他裝作不經意地靠近金嶽,從他身旁走過時放慢腳步,像是自言自語一樣:
“這個節目挺一般啦,沒什麼意思。”
撇了眼金嶽,金嶽的目光果然被他所吸引。
心裡一喜,繼續道:
“聽說曾離唱過京劇吼,要是能扮上京劇妝,來一個節目,肯定很驚豔。”
看見金嶽臉上出現思考之色,他決定放出最後的大招:
“有一首《赤憐》不就很好嗎?又是戲腔,背景也是戲子報國,最關鍵還是家國情懷,比這些情情愛愛要高大多了……”

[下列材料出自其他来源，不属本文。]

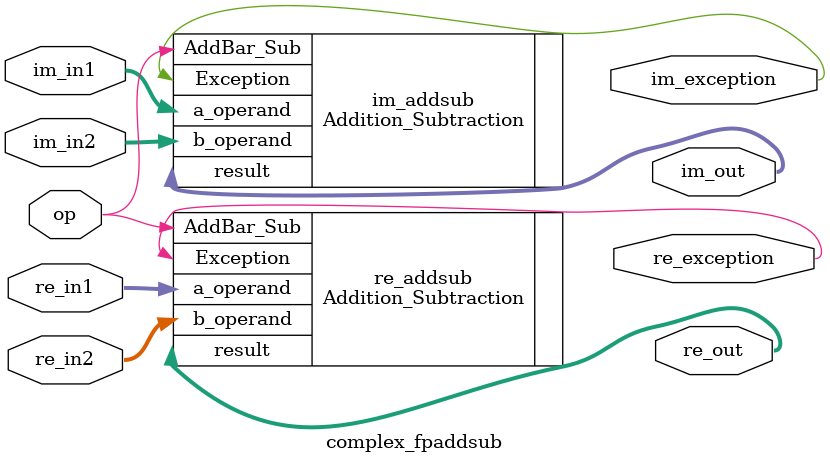
<source format=v>
`timescale 1ns / 1ps


module complex_fpaddsub(
    input[31:0] re_in1, im_in1,
    input[31:0] re_in2, im_in2,
    input op,
    output[31:0] re_out,im_out,
    output re_exception, im_exception
    );
    

   Addition_Subtraction re_addsub (
        .a_operand(re_in1),
        .b_operand(re_in2),
        .AddBar_Sub(op),
        .Exception(re_exception),
        .result(re_out)
    );
    
    Addition_Subtraction im_addsub (
        .a_operand(im_in1),
        .b_operand(im_in2),
        .AddBar_Sub(op),
        .Exception(im_exception),
        .result(im_out)
    );
    
    
    
endmodule

</source>
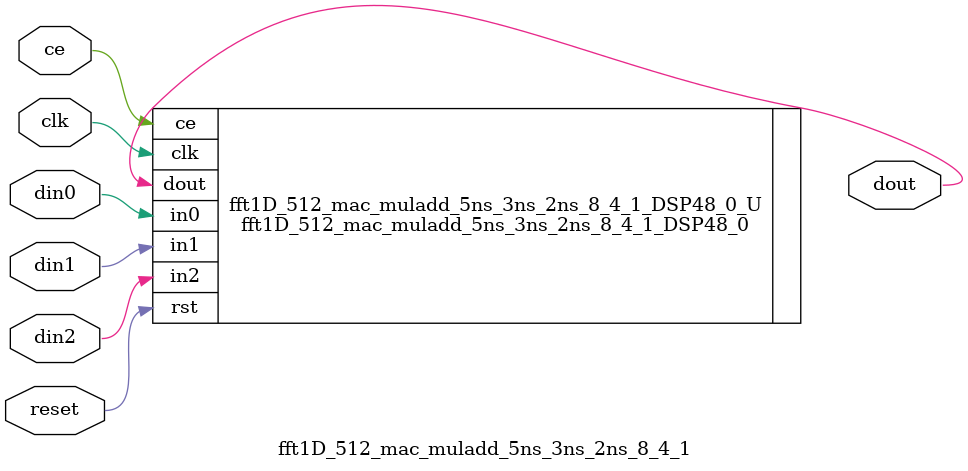
<source format=v>
module fft1D_512_mac_muladd_5ns_3ns_2ns_8_4_1(clk,reset,ce,din0,din1,din2,dout); 
parameter ID = 32'd1;
parameter NUM_STAGE = 32'd1;
parameter din0_WIDTH = 32'd1;
parameter din1_WIDTH = 32'd1;
parameter din2_WIDTH = 32'd1;
parameter dout_WIDTH = 32'd1;
input clk;
input reset;
input ce;
input[din0_WIDTH - 1:0] din0;
input[din1_WIDTH - 1:0] din1;
input[din2_WIDTH - 1:0] din2;
output[dout_WIDTH - 1:0] dout;
fft1D_512_mac_muladd_5ns_3ns_2ns_8_4_1_DSP48_0 fft1D_512_mac_muladd_5ns_3ns_2ns_8_4_1_DSP48_0_U(.clk( clk ),.rst( reset ),.ce( ce ),.in0( din0 ),.in1( din1 ),.in2( din2 ),.dout( dout ));
endmodule
</source>
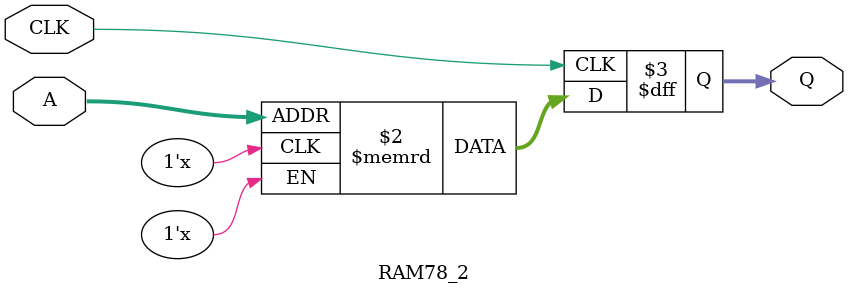
<source format=v>
module RAM78_2 (CLK,A,Q);
    input CLK;
    input [7:0] A;
    output [3:0] Q;
    reg [3:0] Q;
    reg [3:0] mem[255:0] /* synthesis ram_init_file="MXBC_music.mif" */;
    always @(posedge CLK)
        Q<=mem[A];
endmodule
</source>
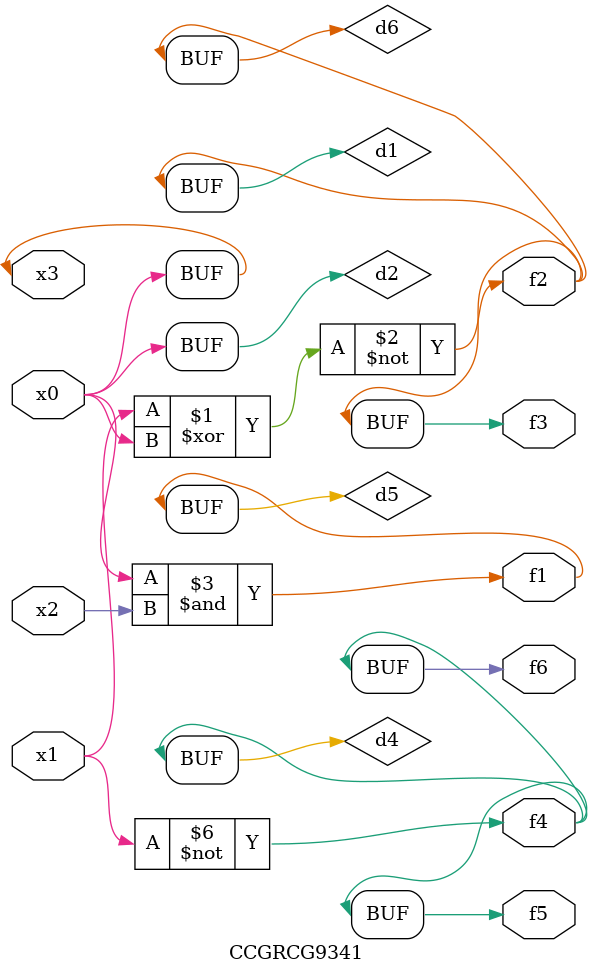
<source format=v>
module CCGRCG9341(
	input x0, x1, x2, x3,
	output f1, f2, f3, f4, f5, f6
);

	wire d1, d2, d3, d4, d5, d6;

	xnor (d1, x1, x3);
	buf (d2, x0, x3);
	nand (d3, x0, x2);
	not (d4, x1);
	nand (d5, d3);
	or (d6, d1);
	assign f1 = d5;
	assign f2 = d6;
	assign f3 = d6;
	assign f4 = d4;
	assign f5 = d4;
	assign f6 = d4;
endmodule

</source>
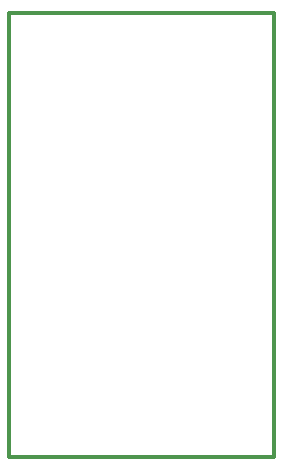
<source format=gbr>
G04 DesignSpark PCB Gerber Version 9.0 Build 5138 *
%FSLAX35Y35*%
%MOIN*%
%ADD88C,0.01200*%
X0Y0D02*
D02*
D88*
X600Y600D02*
X89100D01*
Y148600*
X600*
Y600*
X0Y0D02*
M02*

</source>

不經意的轉身,確定了金嶽臉上的恍然之色,他瀟灑離去。
事了拂衣去,深藏身與名。
而金嶽看著周秸倫的背影,眼神奇怪。
但眼下他顧不了這些,急忙向臺上走去。
“成了!”
周秸倫走回觀眾席,看著上臺的金嶽,對著周惠敏笑道。
“什麼成了?”周惠敏疑惑。
她剛剛只看到周秸倫在那晃啊晃的。
“他倆節目要換了,那手也就牽不成了!”
周秸倫撓了撓頭,嘿嘿笑道。
為自己的天才想法和完美演技而得意。
怎麼辦,頭好癢,是在長腦子了!
……
另一邊,秦慕楚聽著金嶽的話,詫異道:
“換節目?都排了這麼多次了換節目?哪個王八蛋想的這損招?”
金嶽咳了兩聲,毫不猶豫地指向觀眾席:
“周秸倫,你帶來的嘛,小秦。”
周秸倫?
秦慕楚瞬間目光掃向觀眾席,隱隱約約他能看見有個二貨在撓頭傻笑。
“周秸倫剛剛一直在我旁邊說話,我估計他是因為不是咱們春晚的成員,不好意思直接和我提建議,就用這種方式來告訴我。
我之前也感覺你們的節目太單調了,現在秸倫這麼一說,一下子就豐富起來,而且還宣揚了傳統文化,一舉多得啊!
他也是為了你節目效果更好,你們可真是好朋友啊!”
金嶽喜笑顏開,並對兩人的友誼加以讚賞。
“真的,我也覺得歌改成《赤憐》會更好,我還能唱一下京劇,你就唱前奏,戲腔我肯定沒問題!”
曾離也很開心,畢竟京劇學了那麼多年,她也很有感情,不然也不能一直沒放下。
眼見金嶽和曾離倆人達成共識,秦慕楚知道大局已定,迴天無望。
“呵呵,那可不,他可真是我的……好,朋,友!”
秦慕楚盯著觀眾席的周秸倫,皮笑肉不笑。